Matthew Hall in Building Operations on September 23, 2016
Is your co-op or condo board thinking about going it alone and becoming self-managed? If so, you might want to take a lesson from The Piano Factory, a 19th-century industrial building in Hell’s Kitchen that was converted into a 49-unit luxury co-op in 1981 and is now self-managed.
As the seven members of the Piano Factory’s board will tell you, self-management saves the co-op money, but it’s not always a walk in the park. For one thing, there is no buffer zone between the board and the residents. “There are some neighbors who don’t like me and don’t talk to me because of things I have had to do as board president,” explains the hands-on board president, Bruce Horowytz. “If we had a management company, then it would be easy to say, ‘Oh, the management company wanted to do that.’”
On a more practical note, being self-managed also means never getting to say you’re too busy. You have to make time, which can be onerous when you’re taking on a big project.
“Finding an engineering or architectural firm, interviewing people, having them report to you, and dealing with contractors is a lot of work and very time-consuming,” says board member Bonnie Reid Berkow, who reports that the board flirted with the idea of hiring an outside management firm recently when it faced a large capital project. “Then we think about it and decide we can do it,” she adds. “This is working and we keep on going as we are.”
A self-managed board tends to rely heavily on its superintendent. “An effective super is a key component to making self-management work,” observes board treasurer Christine Shostack. “Day-to-day interaction with contractors, inspectors, and potential vendors is key to making the building run. Board members have full-time day jobs, so we count on the super to handle the transactions and escalate as needed. When we had [an inefficient] super, this all fell on board members.”
Shostack, as treasurer, files any required documents with the city each year. Bookkeeping is outsourced. “Early on, we had a shareholder doing the bookkeeping,” she says. “Outsourcing ensures privacy and takes care of large clerical tasks like cutting checks, getting maintenance tasks out, banking – all the stuff that is very hard to do when you have a full-time job and you’re trying to juggle that with the co-op.”

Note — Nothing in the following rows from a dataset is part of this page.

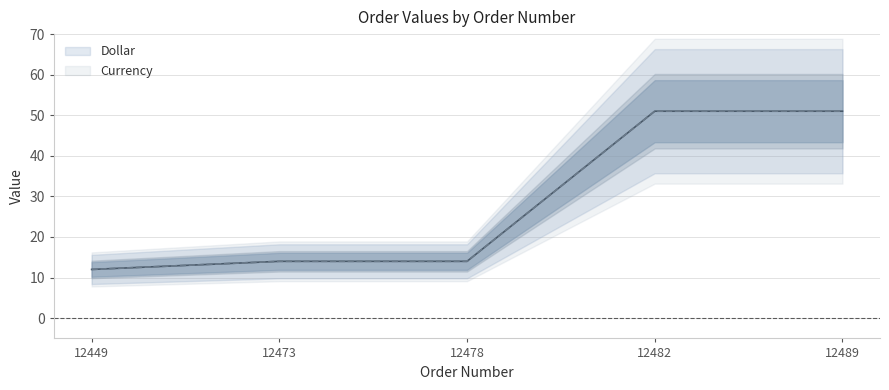

What is the value of the Currency point at the 2nd from the left?

14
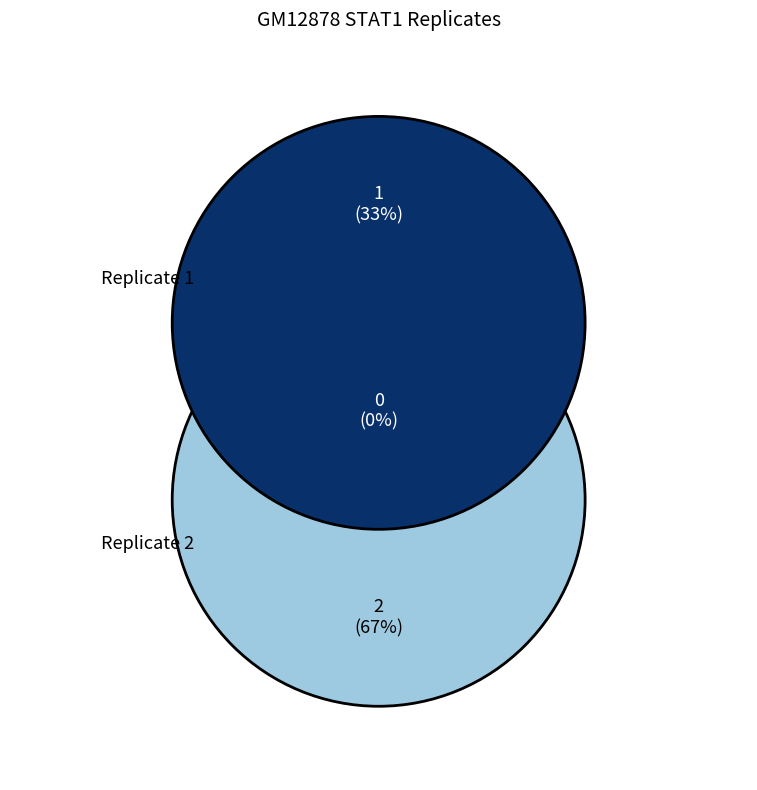

Which slice is the largest?

Replicate 2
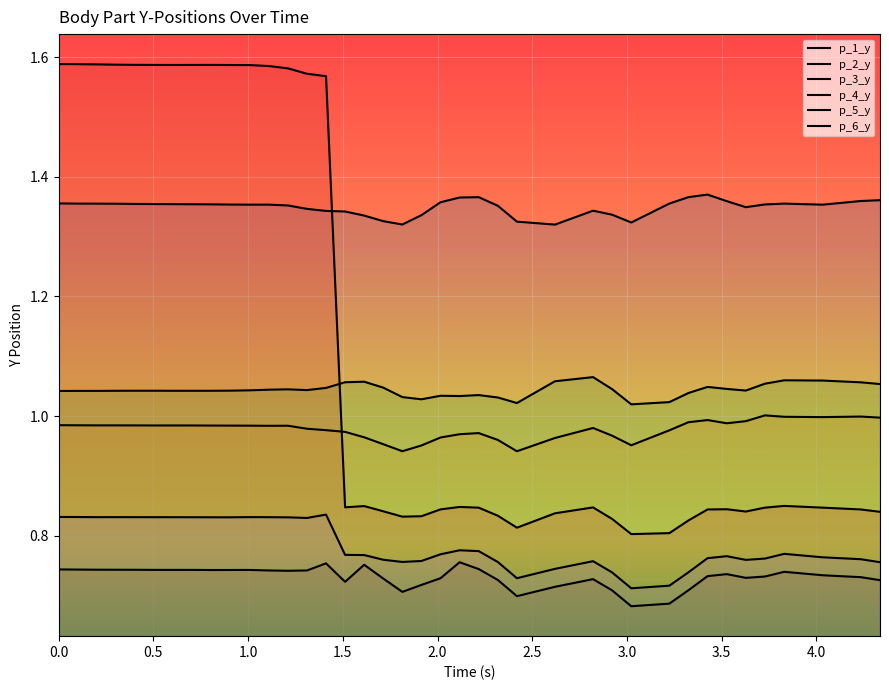

True or false: p_4_y and p_6_y cross at least once.

False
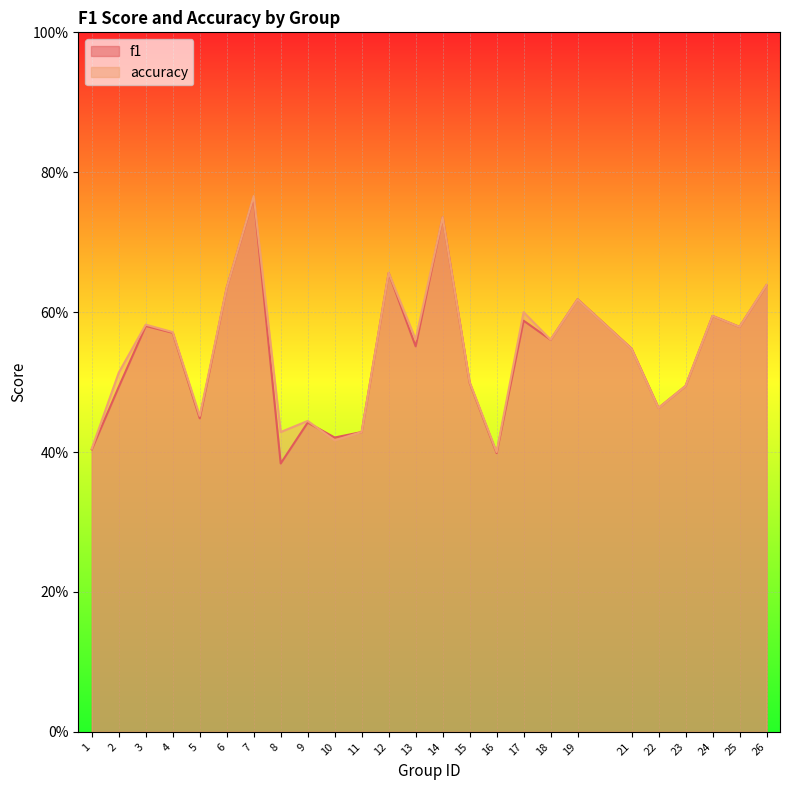

Reading left to right, what are all the values shown in this chart?

f1: 1=0.4	2=0.5	3=0.6	4=0.6	5=0.4	6=0.6	7=0.8	8=0.4	9=0.4	10=0.4	11=0.4	12=0.7	13=0.6	14=0.7	15=0.5	16=0.4	17=0.6	18=0.6	19=0.6	21=0.5	22=0.5	23=0.5	24=0.6	25=0.6	26=0.6
accuracy: 1=0.4	2=0.5	3=0.6	4=0.6	5=0.5	6=0.6	7=0.8	8=0.4	9=0.4	10=0.4	11=0.4	12=0.7	13=0.6	14=0.7	15=0.5	16=0.4	17=0.6	18=0.6	19=0.6	21=0.5	22=0.5	23=0.5	24=0.6	25=0.6	26=0.6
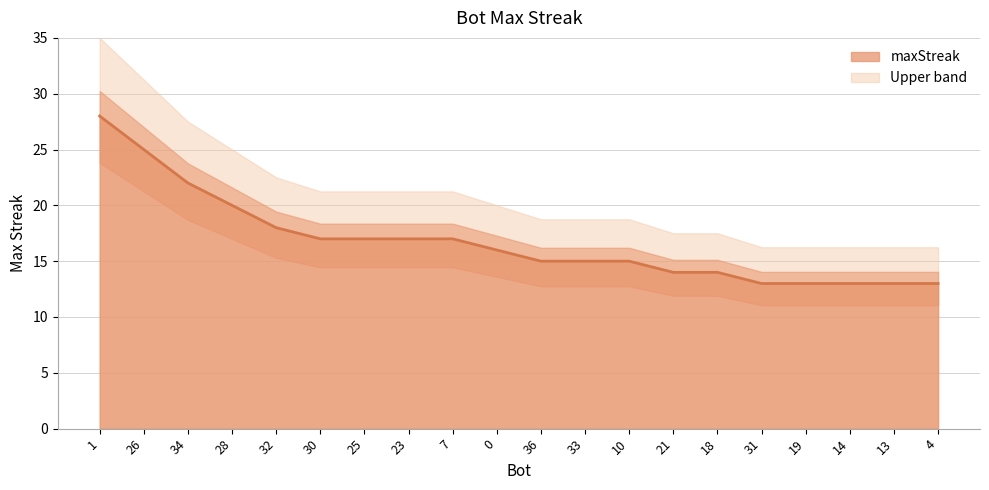

What is the average value?

17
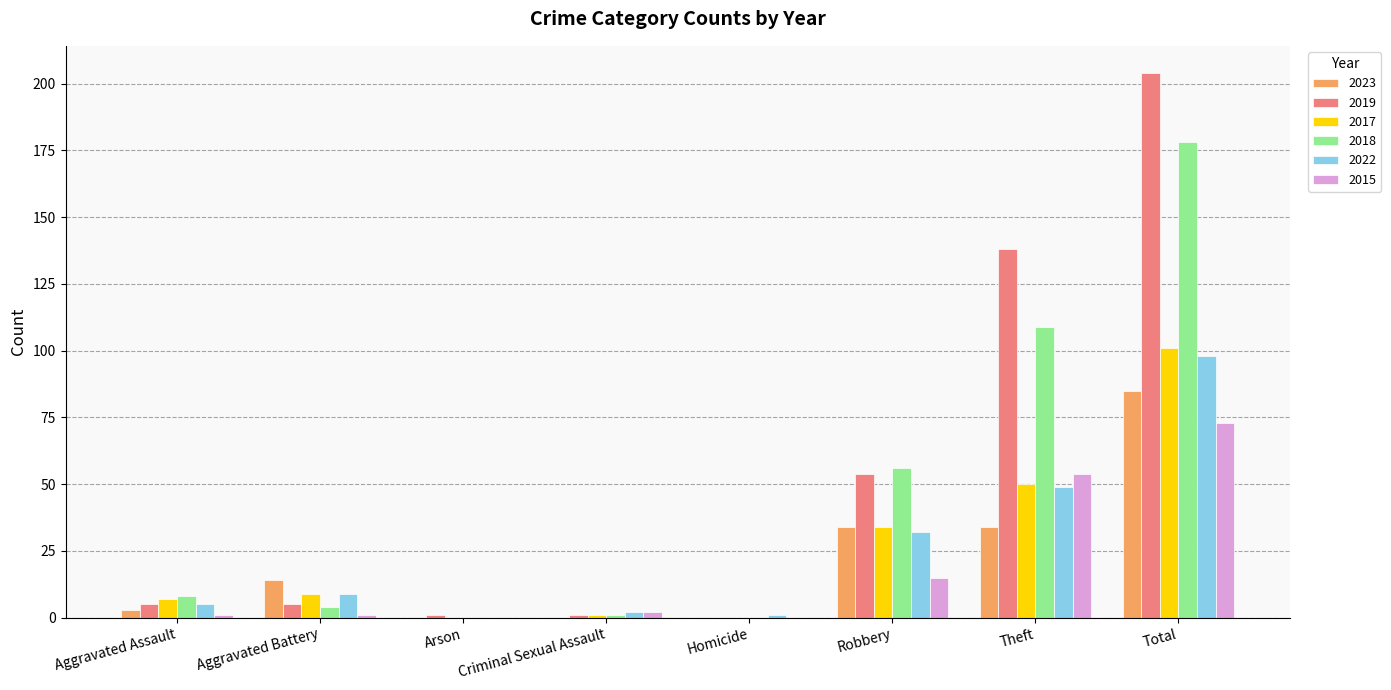

Which series changed the most between Aggravated Battery and Theft?

2019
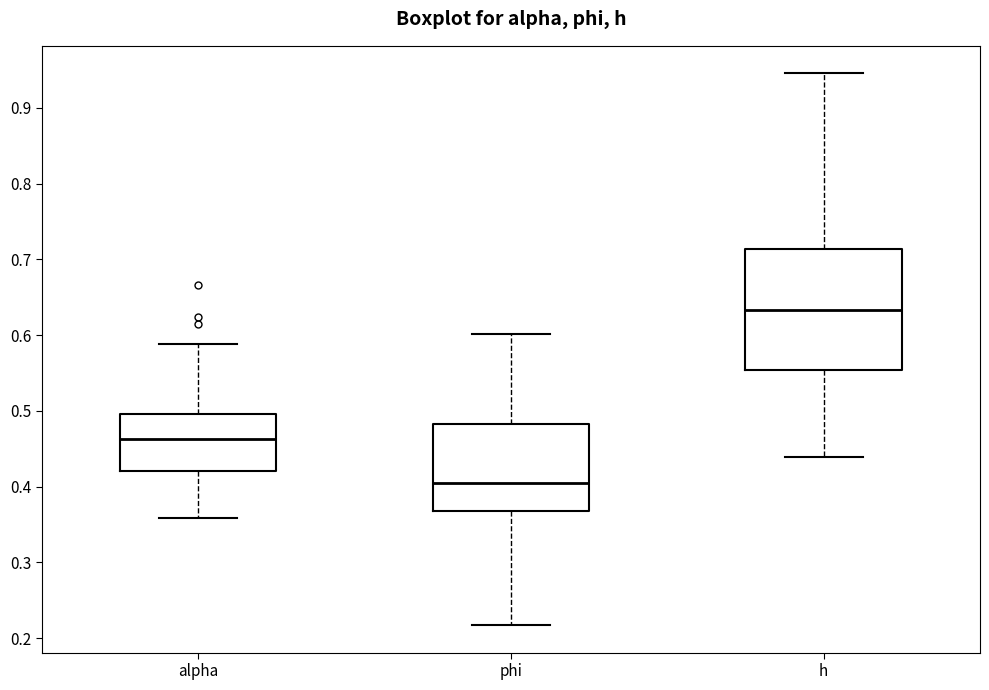

Which box's median line is the lowest?

phi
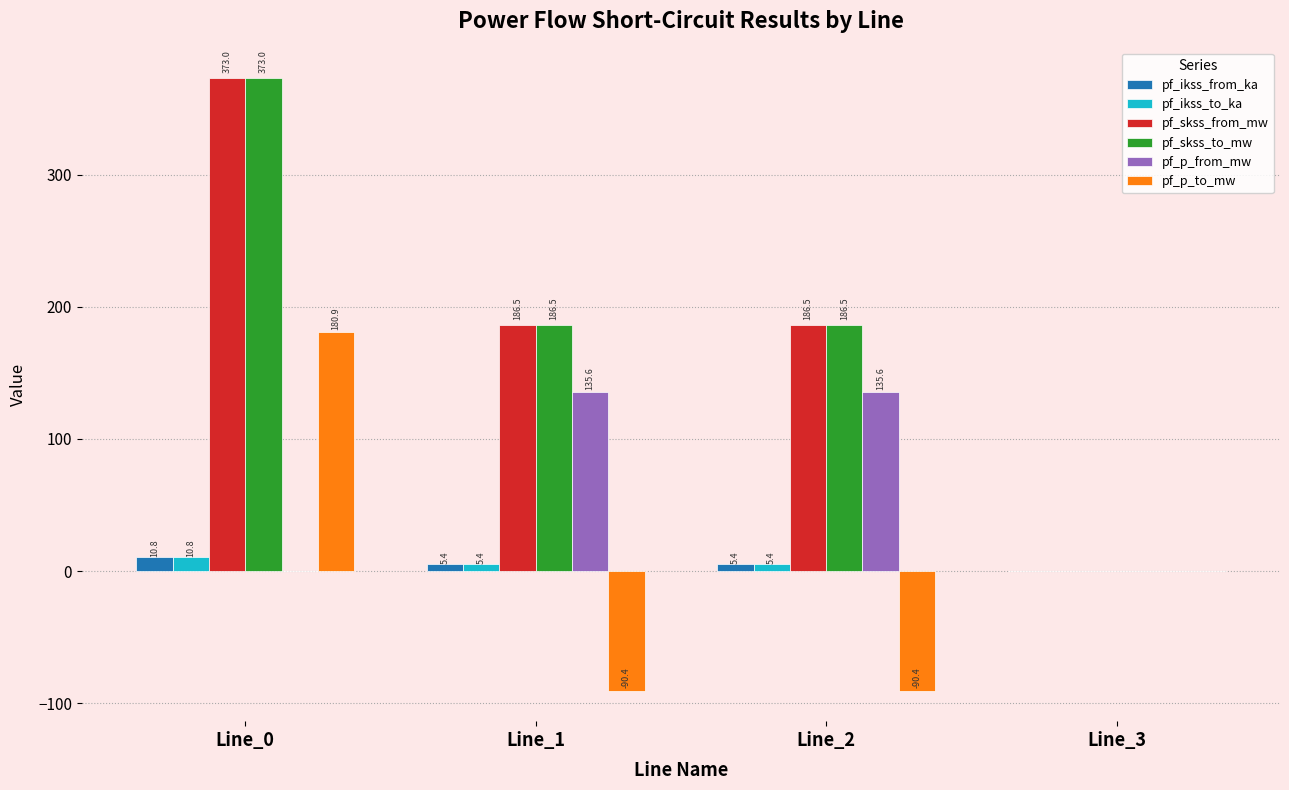

What is the total value across all series at Line_1?

429.0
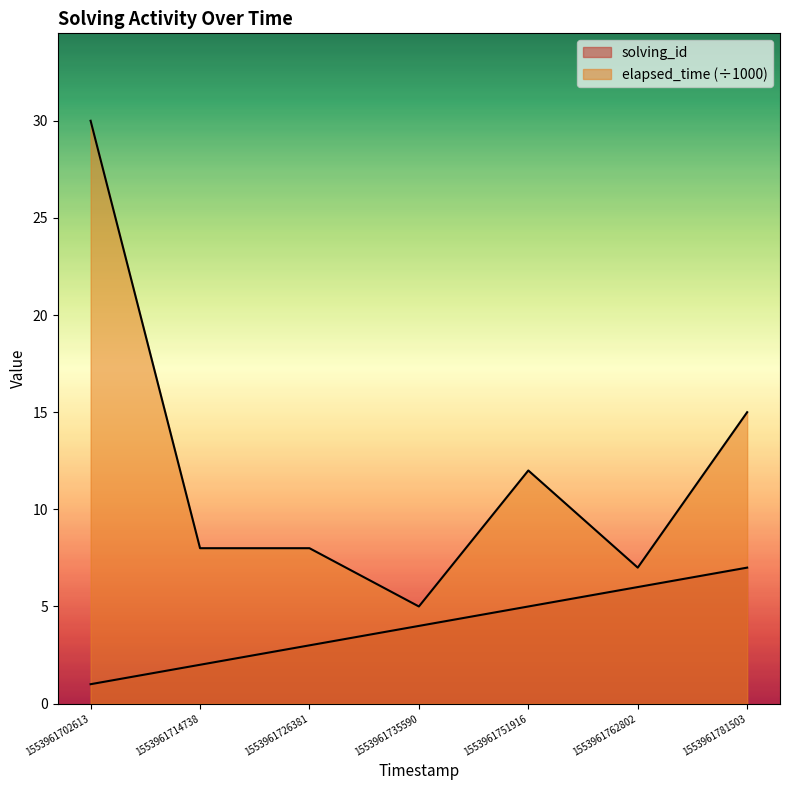

How many values in the solving_id series exceed 4?

3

Some board members worry that being self-managed could hurt the co-op’s ability to keep up with neighboring buildings in the curb-appeal sweepstakes in gentrifying Hell’s Kitchen. “Apartments are selling for $1.5 million and people want $1.5 million services,” says Shostack. “We never had a doorman. There is some concern that we’re competing against buildings with these services and the prices will reflect that.”
There’s another concern. In the future, self-managed buildings such as this one may face an insurmountable hurdle: The necessary commitment from all shareholders may not be possible.
“The people who are buying the apartments are more often professionals who have less time than those that moved in originally,” Shostack says.